Moneybox

Taylor Swift Diet Coke Ad Perpetuates Unfortunate Stereotypes About Songwriting

LAS VEGAS, NV - APRIL 08: Singer Taylor Swift performs onstage during Tim McGraw’s Superstar Summer Night presented by the Academy of Country Music at the MGM Grand Garden Arena on April 8, 2013 in Las Vegas, Nevada.tayl

Photo by Ethan Miller/Getty Images

I’m a big fan of the song “22” off Taylor Swift’s most recent album. And it’s no surprise. Swift is clearly a talented singer and musical performer and the song is written by Max Martin, one of the songwriting geniuses of our era, in collaboration with fellow Swede Johan Karl Schuster who’s also making a name for himself in the pop game.

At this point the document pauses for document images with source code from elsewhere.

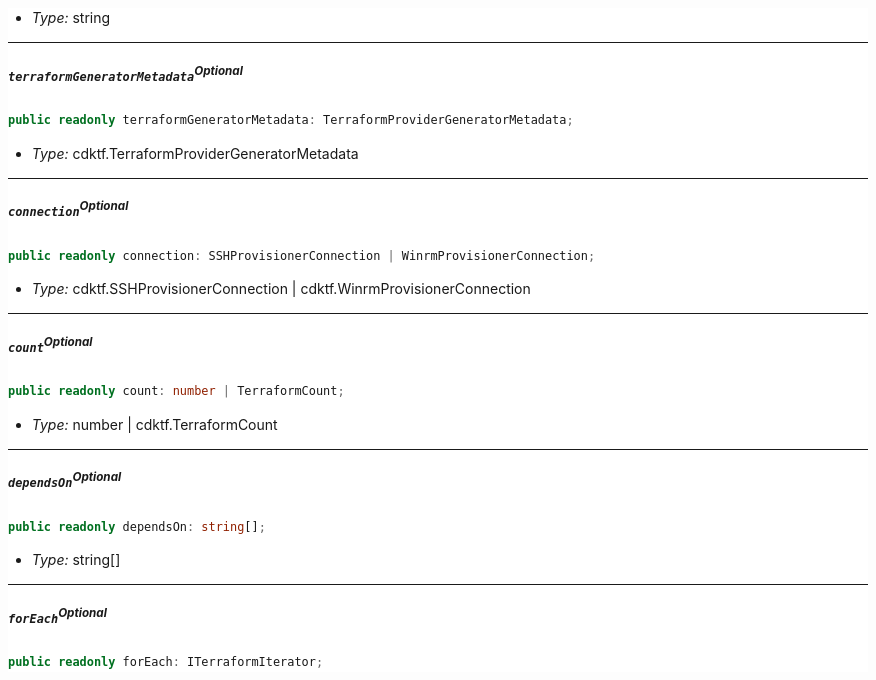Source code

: - *Type:* string

---

##### `terraformGeneratorMetadata`<sup>Optional</sup> <a name="terraformGeneratorMetadata" id="@cdktf/provider-opentelekomcloud.networkingRouterV2.NetworkingRouterV2.property.terraformGeneratorMetadata"></a>

```typescript
public readonly terraformGeneratorMetadata: TerraformProviderGeneratorMetadata;
```

- *Type:* cdktf.TerraformProviderGeneratorMetadata

---

##### `connection`<sup>Optional</sup> <a name="connection" id="@cdktf/provider-opentelekomcloud.networkingRouterV2.NetworkingRouterV2.property.connection"></a>

```typescript
public readonly connection: SSHProvisionerConnection | WinrmProvisionerConnection;
```

- *Type:* cdktf.SSHProvisionerConnection | cdktf.WinrmProvisionerConnection

---

##### `count`<sup>Optional</sup> <a name="count" id="@cdktf/provider-opentelekomcloud.networkingRouterV2.NetworkingRouterV2.property.count"></a>

```typescript
public readonly count: number | TerraformCount;
```

- *Type:* number | cdktf.TerraformCount

---

##### `dependsOn`<sup>Optional</sup> <a name="dependsOn" id="@cdktf/provider-opentelekomcloud.networkingRouterV2.NetworkingRouterV2.property.dependsOn"></a>

```typescript
public readonly dependsOn: string[];
```

- *Type:* string[]

---

##### `forEach`<sup>Optional</sup> <a name="forEach" id="@cdktf/provider-opentelekomcloud.networkingRouterV2.NetworkingRouterV2.property.forEach"></a>

```typescript
public readonly forEach: ITerraformIterator;
```
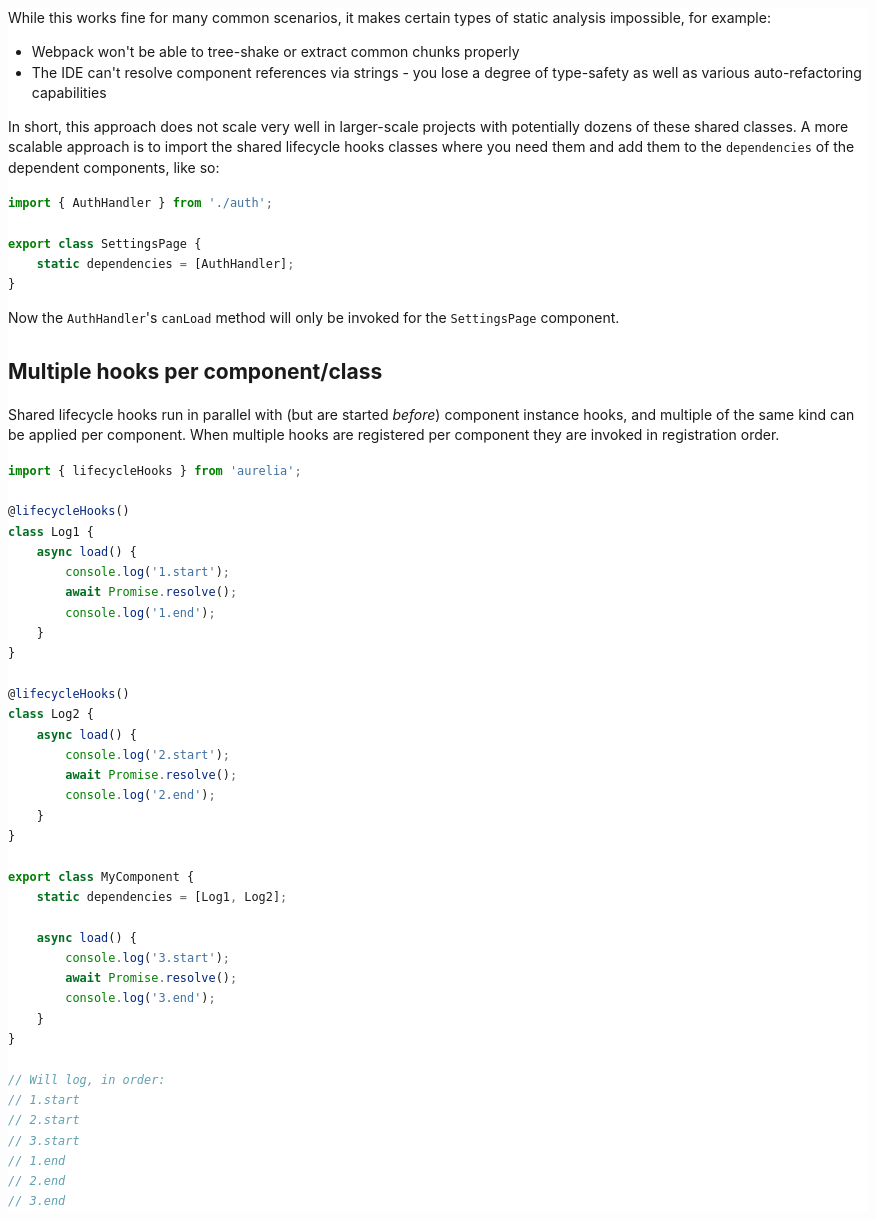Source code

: While this works fine for many common scenarios, it makes certain types of static analysis impossible, for example:

* Webpack won't be able to tree-shake or extract common chunks properly
* The IDE can't resolve component references via strings - you lose a degree of type-safety as well as various auto-refactoring capabilities

In short, this approach does not scale very well in larger-scale projects with potentially dozens of these shared classes. A more scalable approach is to import the shared lifecycle hooks classes where you need them and add them to the `dependencies` of the dependent components, like so:

```typescript
import { AuthHandler } from './auth';

export class SettingsPage {
    static dependencies = [AuthHandler];
}
```

Now the `AuthHandler`'s `canLoad` method will only be invoked for the `SettingsPage` component.

## Multiple hooks per component/class

Shared lifecycle hooks run in parallel with \(but are started _before_\) component instance hooks, and multiple of the same kind can be applied per component. When multiple hooks are registered per component they are invoked in registration order.

```typescript
import { lifecycleHooks } from 'aurelia';

@lifecycleHooks()
class Log1 {
    async load() {
        console.log('1.start');
        await Promise.resolve();
        console.log('1.end');
    }
}

@lifecycleHooks()
class Log2 {
    async load() {
        console.log('2.start');
        await Promise.resolve();
        console.log('2.end');
    }
}

export class MyComponent {
    static dependencies = [Log1, Log2];
    
    async load() {
        console.log('3.start');
        await Promise.resolve();
        console.log('3.end');
    }
}

// Will log, in order:
// 1.start
// 2.start
// 3.start
// 1.end
// 2.end
// 3.end
```
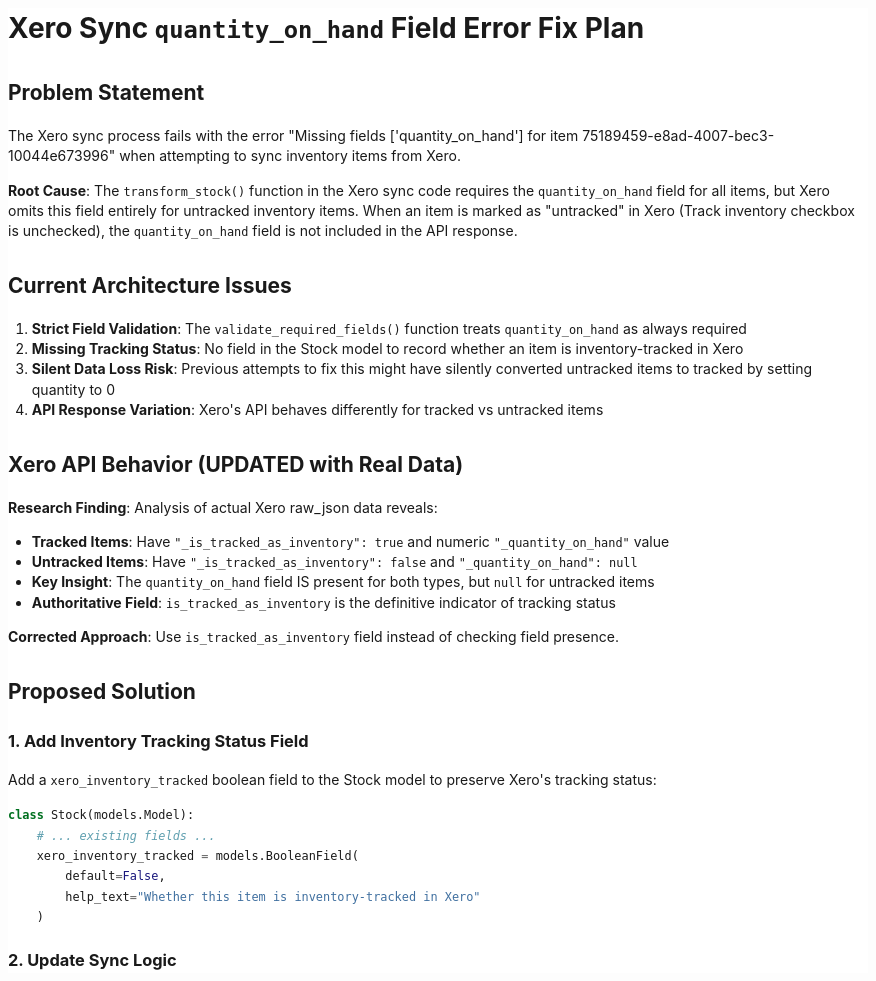 # Xero Sync `quantity_on_hand` Field Error Fix Plan

## Problem Statement

The Xero sync process fails with the error "Missing fields ['quantity_on_hand'] for item 75189459-e8ad-4007-bec3-10044e673996" when attempting to sync inventory items from Xero. 

**Root Cause**: The `transform_stock()` function in the Xero sync code requires the `quantity_on_hand` field for all items, but Xero omits this field entirely for untracked inventory items. When an item is marked as "untracked" in Xero (Track inventory checkbox is unchecked), the `quantity_on_hand` field is not included in the API response.

## Current Architecture Issues

1. **Strict Field Validation**: The `validate_required_fields()` function treats `quantity_on_hand` as always required
2. **Missing Tracking Status**: No field in the Stock model to record whether an item is inventory-tracked in Xero
3. **Silent Data Loss Risk**: Previous attempts to fix this might have silently converted untracked items to tracked by setting quantity to 0
4. **API Response Variation**: Xero's API behaves differently for tracked vs untracked items

## Xero API Behavior (UPDATED with Real Data)

**Research Finding**: Analysis of actual Xero raw_json data reveals:

- **Tracked Items**: Have `"_is_tracked_as_inventory": true` and numeric `"_quantity_on_hand"` value
- **Untracked Items**: Have `"_is_tracked_as_inventory": false` and `"_quantity_on_hand": null`
- **Key Insight**: The `quantity_on_hand` field IS present for both types, but `null` for untracked items
- **Authoritative Field**: `is_tracked_as_inventory` is the definitive indicator of tracking status

**Corrected Approach**: Use `is_tracked_as_inventory` field instead of checking field presence.

## Proposed Solution

### 1. Add Inventory Tracking Status Field

Add a `xero_inventory_tracked` boolean field to the Stock model to preserve Xero's tracking status:

```python
class Stock(models.Model):
    # ... existing fields ...
    xero_inventory_tracked = models.BooleanField(
        default=False, 
        help_text="Whether this item is inventory-tracked in Xero"
    )
```

### 2. Update Sync Logic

Unfortunately, in a new Diet Coke ad Swift completely ignores the real genesis of this amazing recording in favor of a mythic version of herself working as a lone songrwriter scribbling out the lyrics in a notebook:

I bring this up not to knock Swift. The unfortunate reality is that she’s operating in a world that’s oddly averse to celebrating the virtues of collaboration and division of labor when it comes to music. In other domains, however, we take it for granted. People produce more and better stuff when they specialize and part of being good at what you do is being smart about who you collaborate with. Swift was right to recognize that essentially everyone who’s ever worked with Max Martin has benefitted from the partnership and Martin was right to recognize that a collaboration with Swift was likely to be fruitful. Working together with Schuster they wrote and produced a great pop song and in the future if we want more great pop songs we’re going to need more collaborations.